(Problem set):
1 - Answer these from the article on bank stress tests, one answer per line, marked (a), (b), (c):
(a) How many of the country's biggest banks did the White House and Treasury Department say would survive?
(b) How much new capital does Bank of America have to come up with?
(c) What unemployment rate for 2010 did the "worst case" stress test assume?
2 - Arrange the records as a Markdown table with the columns Number and Record line, one row per line and no blank lines. Begin at the start of the records and stop after the line that contains "de Martin Scorsese".

(Document excerpt):

First we had the president becoming First Car
Salesman, offering federal guarantees for GM and
Chrysler car warrantees so that potential car
customers wouldn’t turn away from those two companies’
showrooms fearing that the manufacturers would go bust
and leave them holding the bag. Then he started
touting the cars themselves, saying they were “great
products” and that people should go out and buy them.
Now we have the White House and Treasury Department
assuring us that all 19 of the country’s biggest banks
are going to survive the credit crisis and the
economic slump, and that they are all basically sound.
Okay, so some of them, like Bank of America which has
to come up with $35 billion in new capital, need cash
infusions or need their books juggled—a total of $100
billion for all 19 banks--but as Fed Chairman and
Chief of Rehabilitation and Promotion (that’s CRAP)
for the banking industry Ben Bernanke, is assuring us,
“All the banks in the stress tests are solvent.”
Really. Forget about all those troubled assets folks.
They are solvent. Honest.
These stress tests are really a joke, though. Consider
that the government (and in the end each individual
American taxpayer) is now a huge stakeholder in every
bank that received bailout funds. If one of these
stress tests were to honestly report that one of these
“too big to fail” banks was insolvent, or that it
would become insolvent if the recession got worse,
that would cause a collapse in that bank or, at a
minimum, a plunge in its share value, with the
government being the loser.
Do we really think CRAP Bernanke and Treasury
Secretary Tim Geithner are going to do that?
The only way to do a real stress test would be the way
the Fed and the Federal Deposit Insurance Corp. and
other bank regulators used to do them: in complete
secrecy. Banks, after all, which even under the best
of circumstances lend out 10 times their assets, are
critically dependent upon the confidence of their
depositors. Any sign that a bank is in trouble and the
depositors and even business customers like those who
maintain credit lines at an institution, start to
flee.
So what these stress tests are really is not honest
evaluations of the financial conditions of these
banks, but rather, public relations exercises designed
to boost the public’s confidence in them. Even then,
though, the tests were anything but rigorous. One test
was based on an assumption that the nation’s
unemployment would reach 8.8 percent sometime next
year, with housing prices falling another 14 percent
in 2009. But official unemployment is already at 8.9
percent and is still rising, and housing prices are
falling more than that level. The so called “worst
case” stress test assumed unemployment rising to 10.3
percent in 2010 and housing prices losing another 22
percent in 2009, but in fact, things could well be
much worse than that, both for unemployment and
houseing prices, by 2010.
So really, the fact that these easy “stress” tests
resulted in a conclusion that the 19 banks in question
need to raise a total of $100 billion in new capital
in six months should be a cause for alarm, not
confidence.

(Exercise data):
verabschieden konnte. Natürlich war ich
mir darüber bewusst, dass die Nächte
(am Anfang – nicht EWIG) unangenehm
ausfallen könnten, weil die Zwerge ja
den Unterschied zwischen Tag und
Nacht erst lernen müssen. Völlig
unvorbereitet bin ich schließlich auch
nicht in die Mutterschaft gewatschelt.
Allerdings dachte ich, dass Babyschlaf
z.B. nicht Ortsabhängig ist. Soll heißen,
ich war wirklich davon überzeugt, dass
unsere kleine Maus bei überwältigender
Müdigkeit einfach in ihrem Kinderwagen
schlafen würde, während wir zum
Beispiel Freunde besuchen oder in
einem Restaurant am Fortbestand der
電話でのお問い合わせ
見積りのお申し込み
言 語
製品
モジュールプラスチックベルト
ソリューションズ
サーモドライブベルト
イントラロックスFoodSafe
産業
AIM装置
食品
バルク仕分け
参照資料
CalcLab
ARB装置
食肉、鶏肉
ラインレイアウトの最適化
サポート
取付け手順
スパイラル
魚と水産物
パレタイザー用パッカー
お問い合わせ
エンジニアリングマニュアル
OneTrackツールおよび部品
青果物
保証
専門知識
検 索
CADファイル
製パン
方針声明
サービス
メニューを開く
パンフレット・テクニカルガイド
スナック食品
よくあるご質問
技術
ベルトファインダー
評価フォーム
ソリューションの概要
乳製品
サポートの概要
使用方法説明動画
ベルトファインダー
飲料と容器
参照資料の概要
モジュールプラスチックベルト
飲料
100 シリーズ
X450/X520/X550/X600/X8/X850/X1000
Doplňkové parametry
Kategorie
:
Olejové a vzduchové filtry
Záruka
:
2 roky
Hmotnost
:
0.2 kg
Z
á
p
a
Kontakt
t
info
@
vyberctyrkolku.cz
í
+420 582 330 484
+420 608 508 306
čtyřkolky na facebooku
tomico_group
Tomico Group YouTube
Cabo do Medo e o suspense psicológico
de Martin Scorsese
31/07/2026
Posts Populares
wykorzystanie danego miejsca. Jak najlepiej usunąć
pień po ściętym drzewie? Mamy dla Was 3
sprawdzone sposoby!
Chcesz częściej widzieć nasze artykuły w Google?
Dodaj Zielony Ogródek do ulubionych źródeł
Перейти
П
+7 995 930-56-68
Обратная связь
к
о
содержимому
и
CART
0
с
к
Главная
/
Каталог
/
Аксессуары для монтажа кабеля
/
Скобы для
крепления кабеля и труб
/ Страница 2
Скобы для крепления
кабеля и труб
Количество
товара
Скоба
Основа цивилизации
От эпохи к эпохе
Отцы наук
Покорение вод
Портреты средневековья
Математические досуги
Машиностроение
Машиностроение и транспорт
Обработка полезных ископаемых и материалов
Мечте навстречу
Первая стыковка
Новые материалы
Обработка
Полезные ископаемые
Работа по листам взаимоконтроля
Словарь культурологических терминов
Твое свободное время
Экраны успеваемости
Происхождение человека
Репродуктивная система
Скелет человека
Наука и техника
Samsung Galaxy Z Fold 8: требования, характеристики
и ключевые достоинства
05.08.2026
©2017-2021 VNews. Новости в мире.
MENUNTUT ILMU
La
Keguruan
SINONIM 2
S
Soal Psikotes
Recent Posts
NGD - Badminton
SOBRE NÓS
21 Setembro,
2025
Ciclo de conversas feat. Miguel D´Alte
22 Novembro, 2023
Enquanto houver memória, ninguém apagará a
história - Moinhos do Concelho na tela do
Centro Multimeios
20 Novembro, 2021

(Answers to the problems):
1 -
(a) 19
(b) $35 billion
(c) 10.3 percent

2 -
| Number | Record line |
|---|---|
| 1 | verabschieden konnte. Natürlich war ich |
| 2 | mir darüber bewusst, dass die Nächte |
| 3 | (am Anfang – nicht EWIG) unangenehm |
| 4 | ausfallen könnten, weil die Zwerge ja |
| 5 | den Unterschied zwischen Tag und |
| 6 | Nacht erst lernen müssen. Völlig |
| 7 | unvorbereitet bin ich schließlich auch |
| 8 | nicht in die Mutterschaft gewatschelt. |
| 9 | Allerdings dachte ich, dass Babyschlaf |
| 10 | z.B. nicht Ortsabhängig ist. Soll heißen, |
| 11 | ich war wirklich davon überzeugt, dass |
| 12 | unsere kleine Maus bei überwältigender |
| 13 | Müdigkeit einfach in ihrem Kinderwagen |
| 14 | schlafen würde, während wir zum |
| 15 | Beispiel Freunde besuchen oder in |
| 16 | einem Restaurant am Fortbestand der |
| 17 | 電話でのお問い合わせ |
| 18 | 見積りのお申し込み |
| 19 | 言 語 |
| 20 | 製品 |
| 21 | モジュールプラスチックベルト |
| 22 | ソリューションズ |
| 23 | サーモドライブベルト |
| 24 | イントラロックスFoodSafe |
| 25 | 産業 |
| 26 | AIM装置 |
| 27 | 食品 |
| 28 | バルク仕分け |
| 29 | 参照資料 |
| 30 | CalcLab |
| 31 | ARB装置 |
| 32 | 食肉、鶏肉 |
| 33 | ラインレイアウトの最適化 |
| 34 | サポート |
| 35 | 取付け手順 |
| 36 | スパイラル |
| 37 | 魚と水産物 |
| 38 | パレタイザー用パッカー |
| 39 | お問い合わせ |
| 40 | エンジニアリングマニュアル |
| 41 | OneTrackツールおよび部品 |
| 42 | 青果物 |
| 43 | 保証 |
| 44 | 専門知識 |
| 45 | 検 索 |
| 46 | CADファイル |
| 47 | 製パン |
| 48 | 方針声明 |
| 49 | サービス |
| 50 | メニューを開く |
| 51 | パンフレット・テクニカルガイド |
| 52 | スナック食品 |
| 53 | よくあるご質問 |
| 54 | 技術 |
| 55 | ベルトファインダー |
| 56 | 評価フォーム |
| 57 | ソリューションの概要 |
| 58 | 乳製品 |
| 59 | サポートの概要 |
| 60 | 使用方法説明動画 |
| 61 | ベルトファインダー |
| 62 | 飲料と容器 |
| 63 | 参照資料の概要 |
| 64 | モジュールプラスチックベルト |
| 65 | 飲料 |
| 66 | 100 シリーズ |
| 67 | X450/X520/X550/X600/X8/X850/X1000 |
| 68 | Doplňkové parametry |
| 69 | Kategorie |
| 70 | : |
| 71 | Olejové a vzduchové filtry |
| 72 | Záruka |
| 73 | : |
| 74 | 2 roky |
| 75 | Hmotnost |
| 76 | : |
| 77 | 0.2 kg |
| 78 | Z |
| 79 | á |
| 80 | p |
| 81 | a |
| 82 | Kontakt |
| 83 | t |
| 84 | info |
| 85 | @ |
| 86 | vyberctyrkolku.cz |
| 87 | í |
| 88 | +420 582 330 484 |
| 89 | +420 608 508 306 |
| 90 | čtyřkolky na facebooku |
| 91 | tomico_group |
| 92 | Tomico Group YouTube |
| 93 | Cabo do Medo e o suspense psicológico |
| 94 | de Martin Scorsese |